[Exercise directions]
Could you write out the listing below again, exactly?

[The data]
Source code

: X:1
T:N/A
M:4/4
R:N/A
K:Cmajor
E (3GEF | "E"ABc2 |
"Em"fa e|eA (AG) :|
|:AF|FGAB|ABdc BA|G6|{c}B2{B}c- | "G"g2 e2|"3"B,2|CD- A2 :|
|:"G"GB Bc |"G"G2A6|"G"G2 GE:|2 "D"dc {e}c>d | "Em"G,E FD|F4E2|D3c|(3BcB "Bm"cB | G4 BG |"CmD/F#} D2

[Response area]
Source code

: X:1
T:N/A
M:4/4
R:N/A
K:Cmajor
E (3GEF | "E"ABc2 |
"Em"fa e|eA (AG) :|
|:AF|FGAB|ABdc BA|G6|{c}B2{B}c- | "G"g2 e2|"3"B,2|CD- A2 :|
|:"G"GB Bc |"G"G2A6|"G"G2 GE:|2 "D"dc {e}c>d | "Em"G,E FD|F4E2|D3c|(3BcB "Bm"cB | G4 BG |"CmD/F#} D2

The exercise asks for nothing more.